Si estuviésemos en otras latitudes geográfico-políticas, cabría interpretar las palabras de Rajoy como un propósito ideológicamente neutro de racionalización y simplificación administrativas, guiado solo por objetivos de ahorro y eficacia. Pero no cabe llamarse a engaño: el Partido Popular no tiene, si alcanza el Gobierno, intención alguna de suprimir las diputaciones provinciales, ni de recortar la Administración periférica del Estado, ni de amortizar o convertir en secretarías de Estado ministerios hoy casi sin atribuciones, como Cultura, o Sanidad, o Educación.

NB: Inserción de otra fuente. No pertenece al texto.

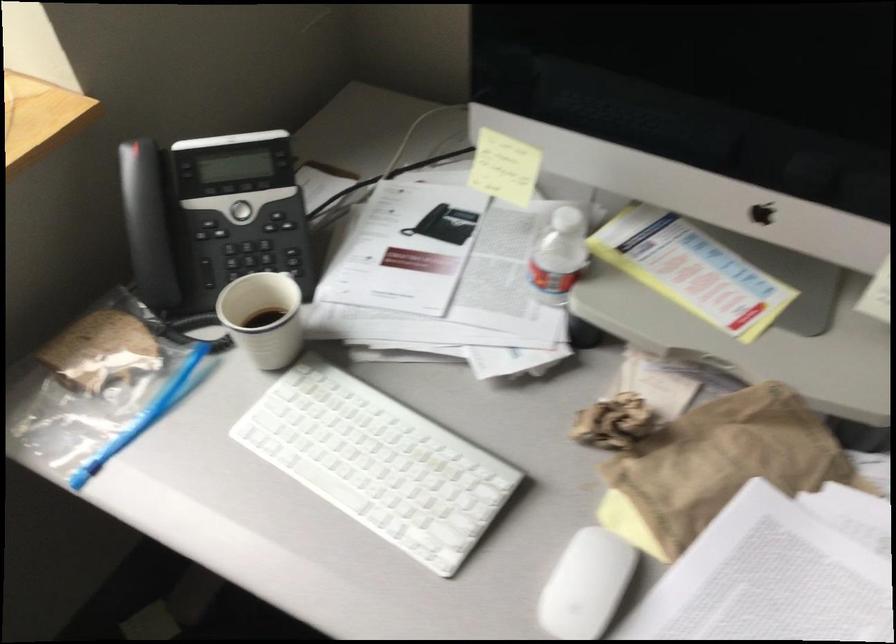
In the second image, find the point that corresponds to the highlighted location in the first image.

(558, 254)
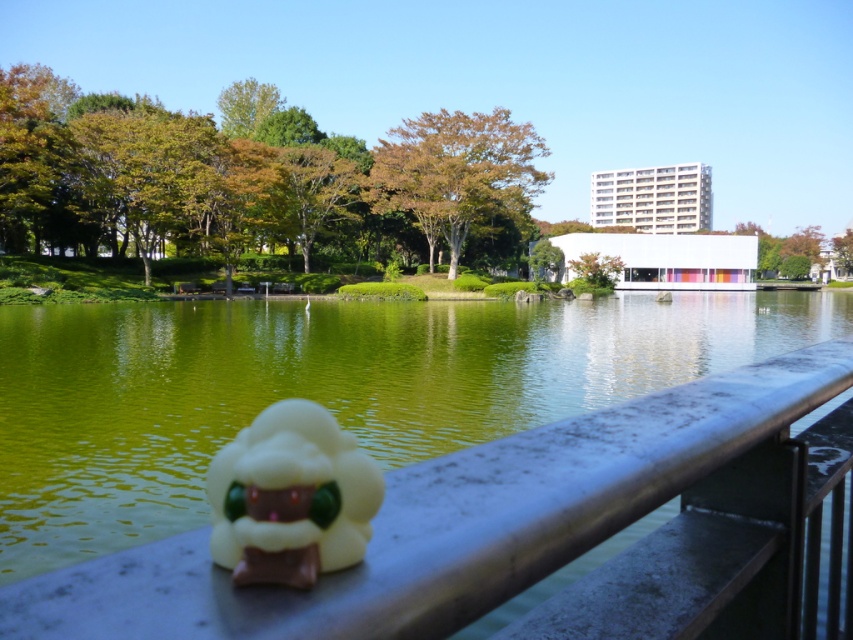
Question: Which point is closer to the camera?

Choices:
 (A) (492, 561)
 (B) (357, 468)

Answer: (B)

Question: In this image, where is metallic gray rail at lower center located relative to white matte plush toy at lower center?

Choices:
 (A) right
 (B) left

Answer: (A)

Question: Which point is closer to the camera taking this photo?

Choices:
 (A) (242, 538)
 (B) (183, 548)

Answer: (A)

Question: Which point is closer to the camera?

Choices:
 (A) (206, 483)
 (B) (335, 593)

Answer: (B)

Question: Does metallic gray rail at lower center appear on the left side of white matte plush toy at lower center?

Choices:
 (A) yes
 (B) no

Answer: (B)

Question: In this image, where is metallic gray rail at lower center located relative to white matte plush toy at lower center?

Choices:
 (A) below
 (B) above

Answer: (A)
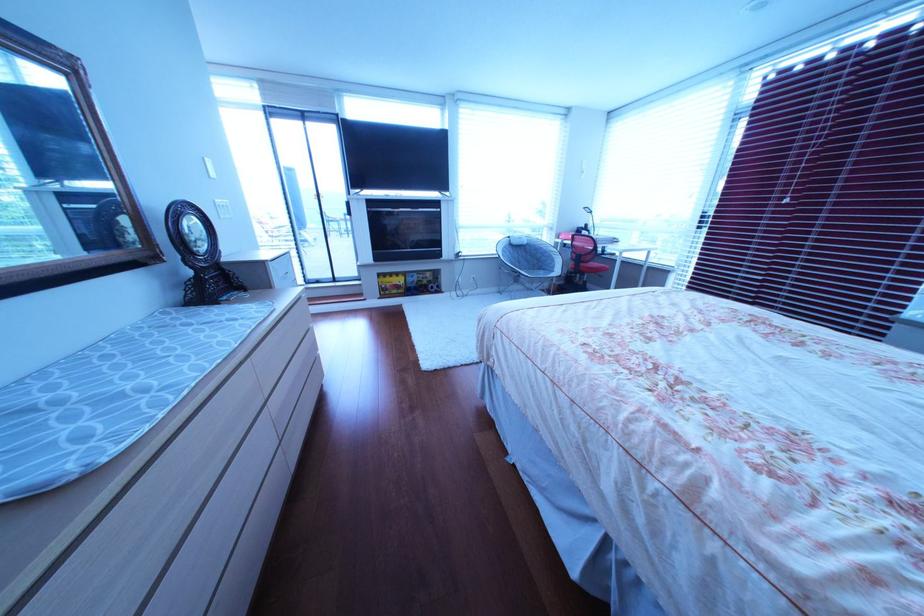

Lo que el líder conservador propone es sólo minimizar (en competencias y en presupuestos, se entiende) el papel de las comunidades autónomas. Lo cual, en su persona, es un rasgo de coherencia: ¿acaso no fue Rajoy quien, en diciembre de 2005, declaró en Barcelona que la Generalitat debía servir "para hacer carreteras y poco más"? Resulta lógico, pues, que todas las restantes facultades autonómicas le parezcan superfluas, redundantes o perturbadoras.

¿En razón de la crisis? Allá por 2001, o 2002, o 2003, España no sufría crisis alguna. Al contrario: según se encargan de recordarnos constantemente desde la FAES, todos los indicadores de crecimiento económico estaban que se salían. Y, sin embargo, el entonces presidente, José María Aznar, fijó como objetivos estratégicos de su mayoría absoluta dar cerrojazo al proceso autonómico, refortalecer la Administración central y potenciar por todos los medios las fuerzas unitaristas y centrípetas. Suyas son la advertencia de que "aspiraciones autonómicas excesivas pueden echar abajo todo el edificio" y el aviso-amenaza según el cual "el Estado no puede convertirse en un residuo de desechos". Suya es la voluntad explícita de liquidar el concepto de "competencia exclusiva" aplicado a las comunidades autónomas, mientras que alguno de sus palmeros intelectuales denunciaba "el exorbitante artificio de las 17 autonomías".

No nos engañemos ni nos dejemos engañar. Haya crisis o haya bonanza, la cuestión es que el grueso del establishment español (véase lo último del futuro magistrado Francisco Pérez de los Cobos) no ha digerido ni acepta que, dentro del Estado, existan instancias de poder político distintas de la Administración central, menos aún que algunas de ellas exhiban ínfulas nacionales y ejerzan sus competencias en un sentido no uniformista, ya sea en materia de espectáculos taurinos, de enseñanza o de horarios comerciales. Cuando el Estado autonómico se hallaba aún en mantillas, en 1982, ese establishment ya trató de castrarlo mediante una LOAPA cuya falta de juridicidad la invalidó. Desde entonces, la pulsión recentralizadora subyace siempre, y emerge apenas encuentra un clima propicio (la reforma estatutaria catalana) o una coartada (ahora, la lucha contra la crisis).

Emerge, además, de un modo ideológicamente transversal, lo mismo a la derecha que a la izquierda del arco parlamentario. Si descontamos las coyunturas tácticas, la diferencia mayor es que, mientras el PSOE disimula y tergiversa, el PP se pavonea de ello y lo convierte en banderín de enganche.

Joan B. Culla i Clarà es historiador.